The Melbourne Advertiser was the first newspaper published in Melbourne, in what was then known as Port Phillip District, and now is Victoria, Australia. It was published by John Pascoe Fawkner, a co-founder of Melbourne. The first edition appeared on 1 January 1838, handwritten in ink by Fawkner himself and displayed at his hotel.

Ten hand-written weekly editions were published before Fawkner acquired a wooden press and some metal fount from Launceston. The Advertiser was initially printed in a shed at the rear of Fawkner's hotel. It sold for a shilling but could be read for free at his hotel. After printing a further seventeen issues he was forced by law to cease publication because he had failed to register the newspaper. On 6 February 1839, he registered and renamed the newspaper as Port Phillip Patriot and Melbourne Advertiser. William Kerr (1812–1859) left the Port Phillip Herald in 1841 to be editor of the newspaper; he continued as editor for about ten years before becoming editor of a rival newspaper, the Times. The newspaper became the first newspaper to achieve daily publication in Melbourne on 15 May 1845.
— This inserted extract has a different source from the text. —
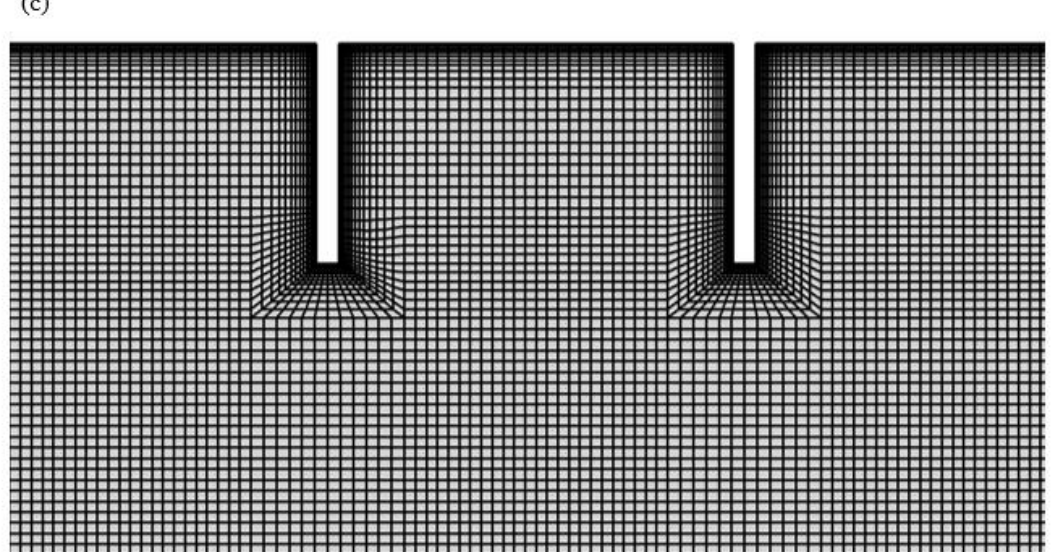
Figure 1. Schematic diagram of a two-dimensional wave tank developed to simulate the hydrodynamic performance of ( a ) sway-only floating ( b ) heave-only floating OWC in a wave flume; ( c ) computational mesh near the OWC.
The paper was renamed The Melbourne Daily News and Port Phillip Patriot on 9 October 1848 and then simply The Melbourne Daily News from November 1848 to 30 June 1851.

The original printing press still exists and is stored at the Scienceworks Museum in Melbourne.
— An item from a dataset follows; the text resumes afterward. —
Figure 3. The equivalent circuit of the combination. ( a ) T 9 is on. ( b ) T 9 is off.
Images and transcripts of 16 issues of the Melbourne Advertiser (1838) are available freely online, via the State Library of Victoria. Most issues published during 1839–1845 are available freely online, via Trove. Issues published during 1845–1848, when it was known as the Port Phillip Patriot and Morning Advertiser, are also available freely online, via Trove.

Issues of The Melbourne Daily News and Port Phillip Patriot are available freely online, via Trove. Issues of The Melbourne Daily News are also available freely online, via Trove.